Firstly, no, there's really nothing you can do to make him stick to his nights. Flakers gonna flake.

I believe in being honest with kids because making out their dad is some kind of hard-working hero when he's actually an emotionally void deadbeat is likely to come back to bite you and your child in the ass later on. Eventually your child will be able to see through the excuses and will wonder why you've been making your ex out to be someone he's not while letting your child suffer under a delusion.

I wouldn't be brutal but I wouldn't be protecting him either.

You might like to tell your ex that if he's going to cancel at the last minute to go away with his mates or some other bullshit reason, he might want to just tell you he won't be there, as you won't lie to protect him. I'd focus on making the alternative to spending time with his dad appealing.

"Your dad rang to say he can't make it this weekend, I'm sorry. How about we go to the playground tomorrow?"
"Your dad has had something come up this weekend, so we'll have the chance to go to that movie we've been talking about. I'm not sure what came up, sorry, he didn't tell me."
"Your dad has let me know he won't be here this weekend after all. I'm sorry that I need to work because it's pre-arranged, but you'll get to hang out with Aunty Jess."

HornbeamLane · 31/08/2023 06:16

Bumping. I have a similar issue and am really interested in how people deal with this. I often hear of the "God complex" kids get for rubbish dads and certainly don't want that for my child when her father is just selfish and unreliable

Bootskates · 31/08/2023 06:17

I used to say work when she was really little. Now she's older I just tell the truth which is either that I don't know (sometimes he won't answer me when I ask) or that he's hungover or out or whatever. I'm not lying for him, I'm as honest as I can be to DD for everything so I'm not damaging the trust she has in me for someone that clearly doesn't care.

As for making him stick to his days, if you find the magic solution let me know! I'm nearly a decade in and still can't reliably know where DD is spending the weekend until she's actually gone.

RedHelenB · 31/08/2023 06:19

Plan your life as though he's not going to see dc.

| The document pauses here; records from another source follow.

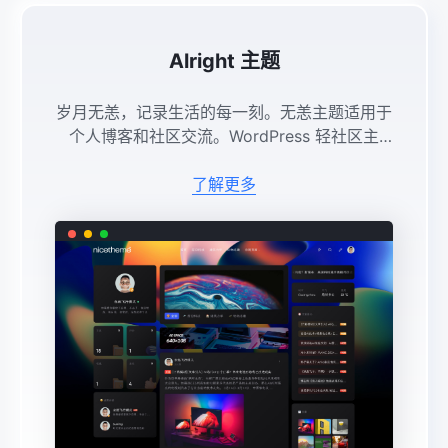
Alright 主题
岁月无恙，记录生活的每一刻。无恙主题适用于
个人博客和社区交流。WordPress 轻社区主
题，暗黑风格，信息流无限下拉加载，加载动
效、交互体验丰富，支持隐藏内容、文章内容引
了解更多
入、下载列表、创新快捷评论入 ...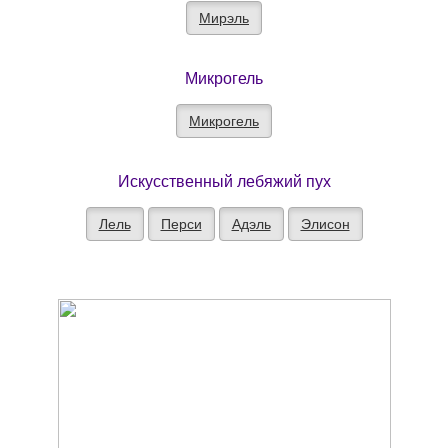
Мирэль
Микрогель
Микрогель
Искусственный лебяжий пух
Лель
Перси
Адэль
Элисон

Let him ring you or dc of they're old enough to arrange things on ab as & when basis to fit in with yours and dcs commitments It will be a lot less annoying to you.

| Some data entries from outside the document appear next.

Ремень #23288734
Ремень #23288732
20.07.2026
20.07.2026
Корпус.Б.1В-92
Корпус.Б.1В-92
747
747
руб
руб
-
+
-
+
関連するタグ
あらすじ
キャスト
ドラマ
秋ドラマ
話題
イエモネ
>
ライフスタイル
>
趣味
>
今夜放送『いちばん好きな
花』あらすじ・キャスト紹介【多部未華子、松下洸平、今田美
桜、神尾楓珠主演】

TammyJones · 31/08/2023 06:27

I had this
Would not let me know till last minute each weekend if he wanted her or not.
Usually around Friday
I was in tender hooks...
So we changed it to every other weekend- take it or leave it
He still swop around
Anyway, one weekend was a special occasion and it was my weekend.
I said you can only have her fir the Sunday.
When he argued I stood firm (was a bit scary) it was MY weekend.
He never messed around again.

Laurenjessicax · 31/08/2023 09:08

I feel you! I get frustrated because it's not just the child it lets down it then impacts everyone because I have to ask family who are already helping as much as they can to have DS on my days with son when I'm at work and they feel like essentially they're acting as a baby sitter for my ex when really he should be sorting it for his days or booking days off work like I am. The whole summer I've used annual leave cut my hours or found childcare for when I have my child I'm also now doing it for his days. He's booked no time off work had so many days to himself where as I'm trying to juggle it all I'm either at work then dashing to collect son or with son.